2. the method according to claim 1 for finding the whole network multi-language website and obtaining parallel corpora, which is characterized in that institute It is iso-639 standards to state preset standard.

3. the method according to claim 1 for finding the whole network multi-language website and obtaining parallel corpora, which is characterized in that step Suddenly " by the URL of the multi-language website of the candidate, parallel corpora is obtained " to realize by Bitextor tools.
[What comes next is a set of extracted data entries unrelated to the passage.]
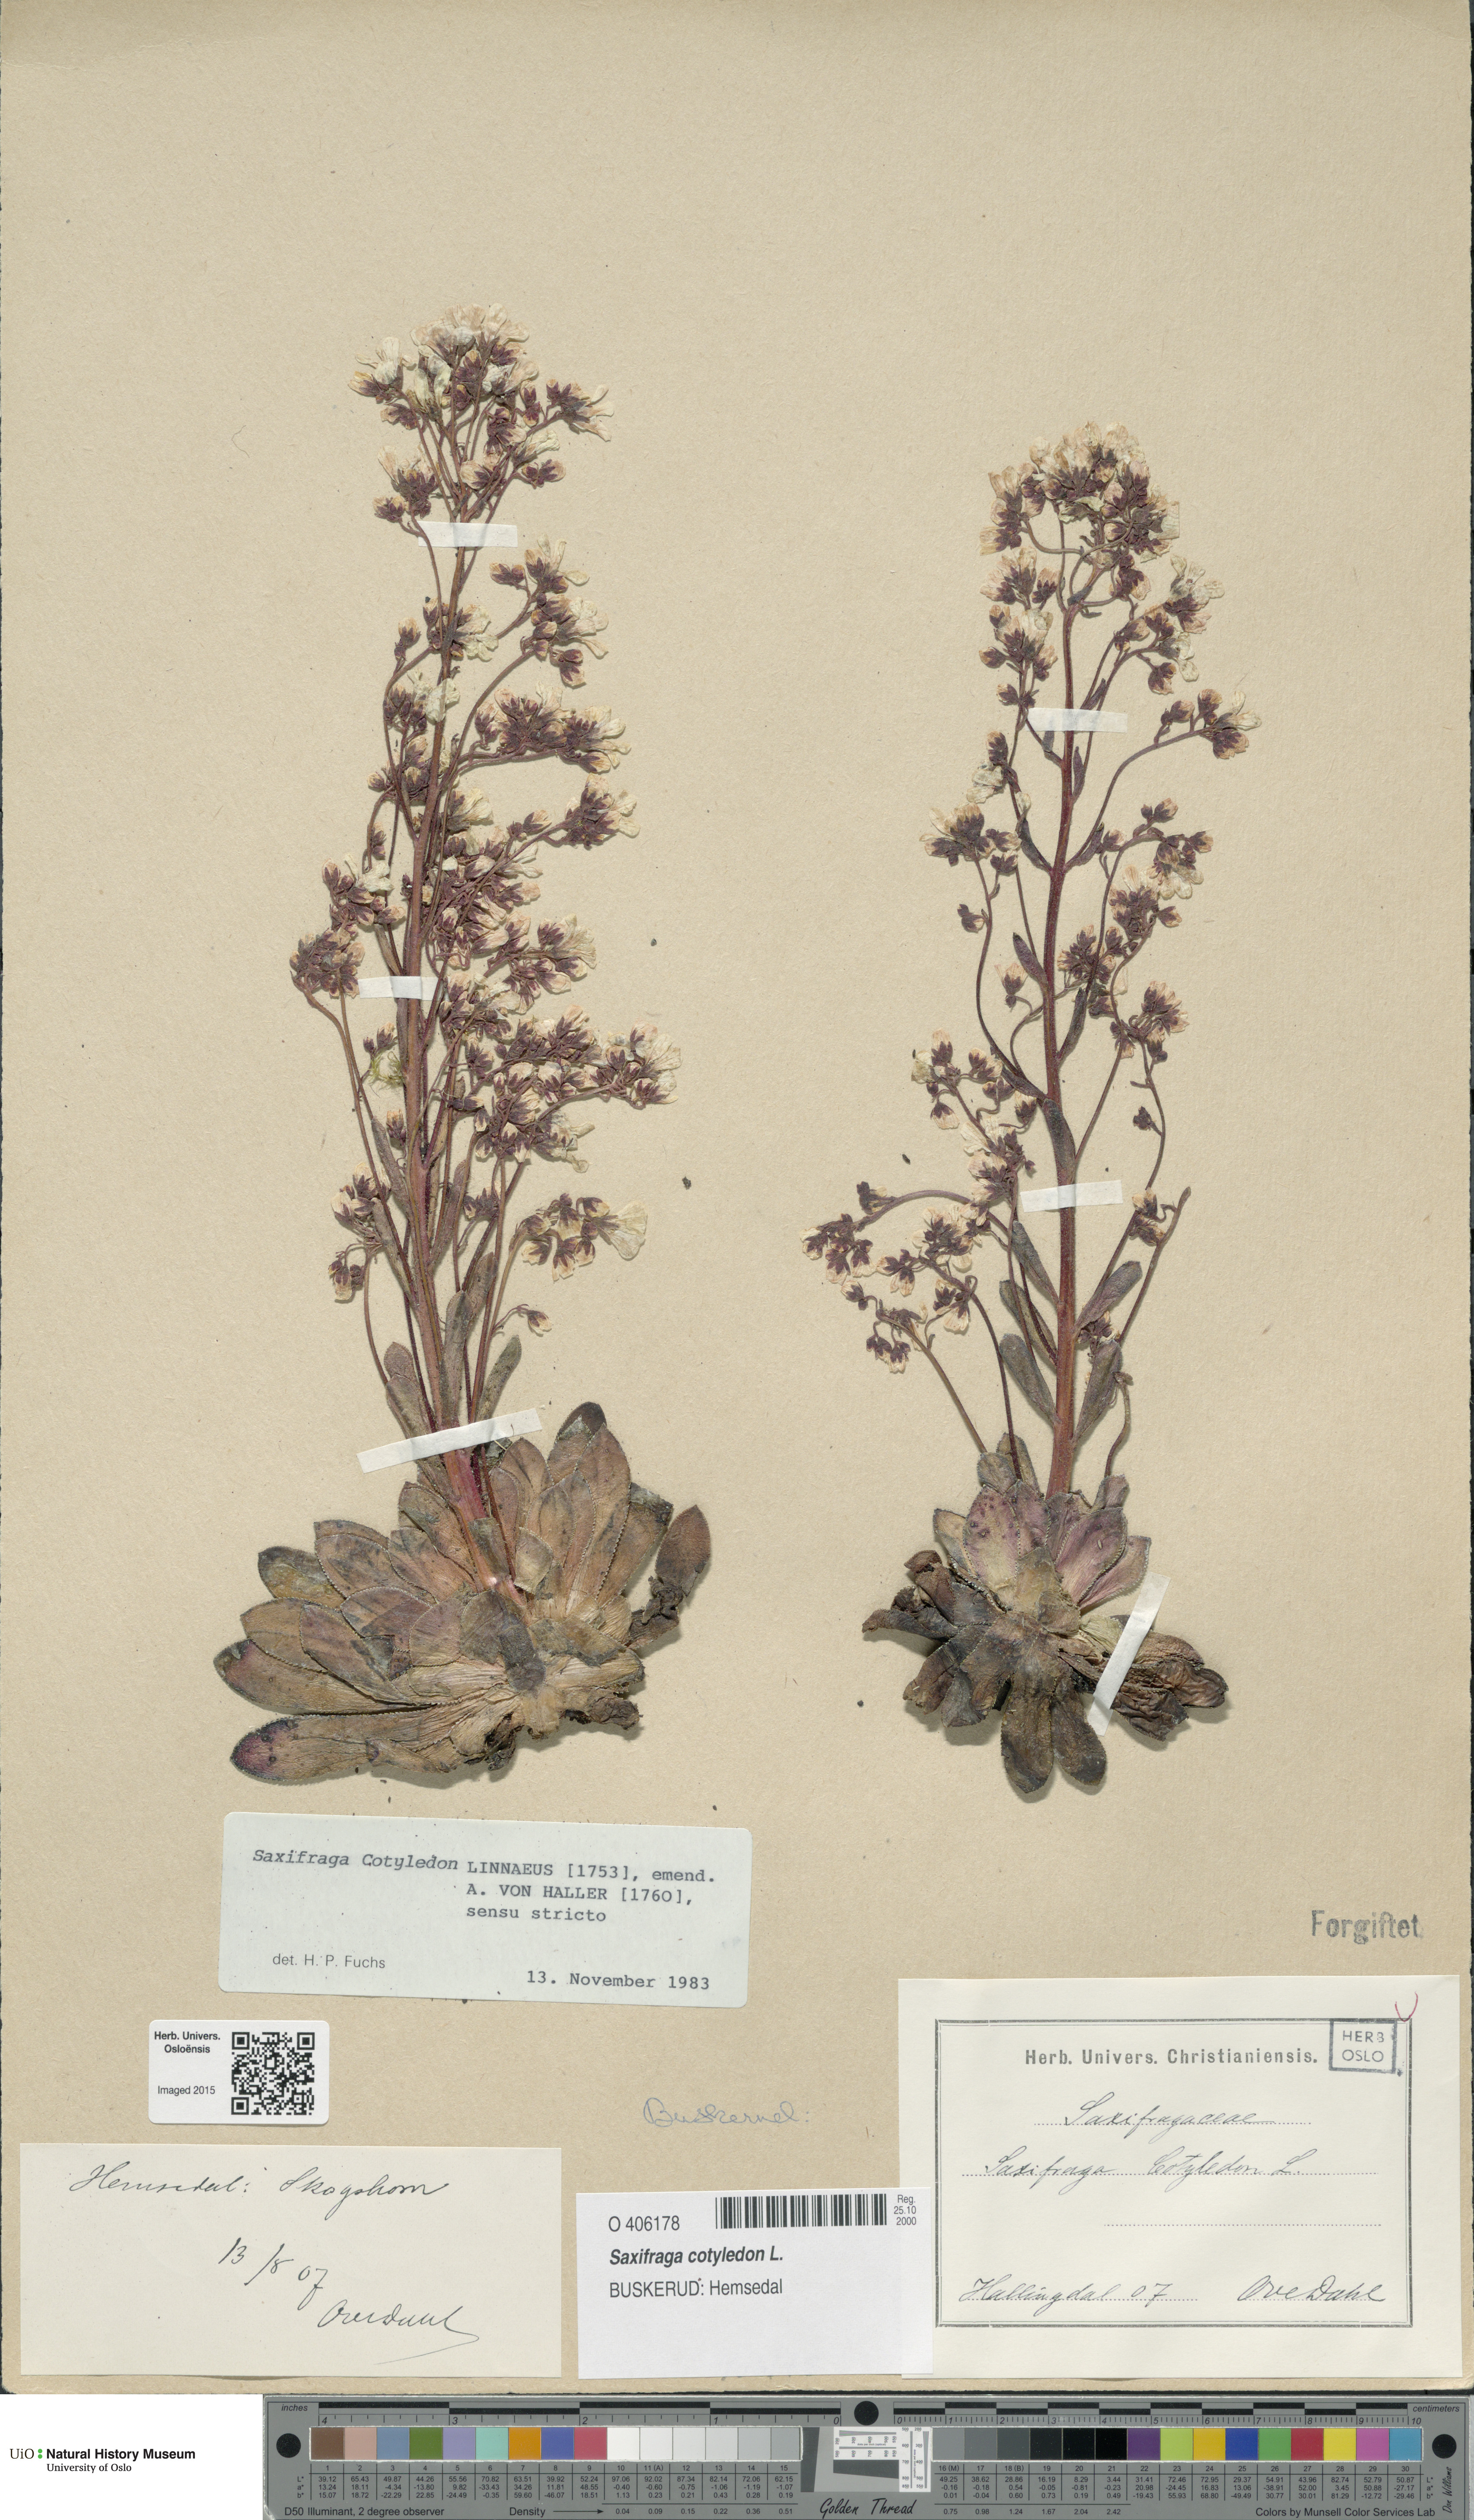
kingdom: Plantae
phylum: Tracheophyta
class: Magnoliopsida
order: Saxifragales
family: Saxifragaceae
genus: Saxifraga
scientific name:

4. a kind of computer equipment, including memory, processor and storage are on a memory and the meter that can run on a processor Calculation machine program, which is characterized in that the processor realizes any one of claim 1-3 the methods when executing described program The step of.

5. a kind of computer readable storage medium, is stored thereon with computer program, which is characterized in that the program is held by processor The step of claim 1-3 any one the methods are realized when row.